_Assigned task A_. Copy the records word for word, from the start of the records through the line containing "nistration de Sogreah".

[[ Given text open ]]

As usual, the test hashes we released during pre-registration were designed to hint at aspects of the upcoming contest. A set of test users had hashes in escalating (but still cheap) algorithms, then a final user with a bcrypt hash.

The test users' passphrases were successive lines in the theme song for an '80's science show on PBS in the United States. The first two lines could be trivially cracked, where were enough to Google and find the show and learn the next two lines. A .zip file could be decrypted with the next missing line of that song; it gave a hint to how to find the line of dialog from a particular episode (available on Youtube) that was the final user's passphrase:

user1:e9fa198e766d7b9bdfdb872032b2c6ee:3-2-1
user2:{SSHA}4Sq+ps0Yeo9HvPV45aeF8Z4wWa1vUlpnTkZIRg==:Contact
user3:$1$mjlHQY$7ofnyhSdWnn6HyIMf8GIE0:It's the secret
user4:$1$h2lb97w8$rSnzQB3FHv9o4VXaOTEyx.:It's the moment

Zipfile passphrase: When everything happens

Once decrypted, the zipfile contained:

Do not submit the zip passphrase, it is not worth anything.

[[ Given text closed ]]

_Assigned task B_.
Answer these from the write-up on the test hashes:
(i) What kind of hash did the final test user have?
(ii) What passphrase decrypts the zip file?
(iii) Where could the episode with the final user's line of dialog be found?

[[ Data records open ]]

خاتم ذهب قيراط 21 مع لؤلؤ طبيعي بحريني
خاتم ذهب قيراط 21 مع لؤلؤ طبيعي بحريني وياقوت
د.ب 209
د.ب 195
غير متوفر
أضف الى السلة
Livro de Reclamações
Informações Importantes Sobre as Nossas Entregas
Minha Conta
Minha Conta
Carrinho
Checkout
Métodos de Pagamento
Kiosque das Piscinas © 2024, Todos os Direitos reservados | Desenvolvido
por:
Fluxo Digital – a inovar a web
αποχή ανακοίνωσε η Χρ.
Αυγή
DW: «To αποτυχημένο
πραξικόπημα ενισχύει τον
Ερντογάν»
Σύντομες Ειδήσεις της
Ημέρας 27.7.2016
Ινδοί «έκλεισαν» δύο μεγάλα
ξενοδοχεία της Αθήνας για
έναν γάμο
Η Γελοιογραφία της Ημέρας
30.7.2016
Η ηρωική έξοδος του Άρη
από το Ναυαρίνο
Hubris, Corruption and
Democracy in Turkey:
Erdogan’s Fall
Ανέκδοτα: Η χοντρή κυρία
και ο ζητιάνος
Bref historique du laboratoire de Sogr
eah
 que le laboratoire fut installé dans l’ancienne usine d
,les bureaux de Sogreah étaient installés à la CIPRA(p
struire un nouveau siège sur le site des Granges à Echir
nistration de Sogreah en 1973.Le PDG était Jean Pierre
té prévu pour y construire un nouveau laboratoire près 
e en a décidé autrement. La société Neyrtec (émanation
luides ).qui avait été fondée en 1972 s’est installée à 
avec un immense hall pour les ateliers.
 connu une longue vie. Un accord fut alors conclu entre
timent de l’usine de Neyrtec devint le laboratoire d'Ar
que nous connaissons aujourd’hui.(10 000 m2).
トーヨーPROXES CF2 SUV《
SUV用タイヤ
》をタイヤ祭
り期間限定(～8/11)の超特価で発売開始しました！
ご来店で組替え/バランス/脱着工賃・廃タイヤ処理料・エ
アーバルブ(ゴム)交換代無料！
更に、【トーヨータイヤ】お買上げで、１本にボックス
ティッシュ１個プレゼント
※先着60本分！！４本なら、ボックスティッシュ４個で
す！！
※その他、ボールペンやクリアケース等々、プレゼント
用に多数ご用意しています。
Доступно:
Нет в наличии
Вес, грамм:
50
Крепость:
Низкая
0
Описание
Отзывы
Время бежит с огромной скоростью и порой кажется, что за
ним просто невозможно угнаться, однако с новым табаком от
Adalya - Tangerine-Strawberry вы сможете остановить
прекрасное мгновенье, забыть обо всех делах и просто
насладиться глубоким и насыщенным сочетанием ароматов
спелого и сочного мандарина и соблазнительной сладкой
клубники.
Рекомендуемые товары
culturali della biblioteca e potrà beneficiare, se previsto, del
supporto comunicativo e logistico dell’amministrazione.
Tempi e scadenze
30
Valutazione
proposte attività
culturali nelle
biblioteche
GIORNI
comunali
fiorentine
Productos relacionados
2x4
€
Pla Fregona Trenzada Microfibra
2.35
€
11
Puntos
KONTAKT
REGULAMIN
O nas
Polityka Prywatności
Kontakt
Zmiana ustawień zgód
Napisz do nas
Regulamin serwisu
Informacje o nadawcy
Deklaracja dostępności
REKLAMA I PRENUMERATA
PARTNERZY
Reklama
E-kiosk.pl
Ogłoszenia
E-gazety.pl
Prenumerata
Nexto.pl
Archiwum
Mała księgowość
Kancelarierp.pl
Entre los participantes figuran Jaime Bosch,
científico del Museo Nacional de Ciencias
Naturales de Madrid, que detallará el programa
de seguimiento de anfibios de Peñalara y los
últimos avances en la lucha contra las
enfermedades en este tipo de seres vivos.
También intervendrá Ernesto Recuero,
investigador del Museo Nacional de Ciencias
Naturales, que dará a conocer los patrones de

[[ Data records closed ]]

_Answer box A_.
خاتم ذهب قيراط 21 مع لؤلؤ طبيعي بحريني
خاتم ذهب قيراط 21 مع لؤلؤ طبيعي بحريني وياقوت
د.ب 209
د.ب 195
غير متوفر
أضف الى السلة
Livro de Reclamações
Informações Importantes Sobre as Nossas Entregas
Minha Conta
Minha Conta
Carrinho
Checkout
Métodos de Pagamento
Kiosque das Piscinas © 2024, Todos os Direitos reservados | Desenvolvido
por:
Fluxo Digital – a inovar a web
αποχή ανακοίνωσε η Χρ.
Αυγή
DW: «To αποτυχημένο
πραξικόπημα ενισχύει τον
Ερντογάν»
Σύντομες Ειδήσεις της
Ημέρας 27.7.2016
Ινδοί «έκλεισαν» δύο μεγάλα
ξενοδοχεία της Αθήνας για
έναν γάμο
Η Γελοιογραφία της Ημέρας
30.7.2016
Η ηρωική έξοδος του Άρη
από το Ναυαρίνο
Hubris, Corruption and
Democracy in Turkey:
Erdogan’s Fall
Ανέκδοτα: Η χοντρή κυρία
και ο ζητιάνος
Bref historique du laboratoire de Sogr
eah
 que le laboratoire fut installé dans l’ancienne usine d
,les bureaux de Sogreah étaient installés à la CIPRA(p
struire un nouveau siège sur le site des Granges à Echir
nistration de Sogreah en 1973.Le PDG était Jean Pierre

_Answer box B_.
(i) A bcrypt hash.
(ii) When everything happens
(iii) On YouTube.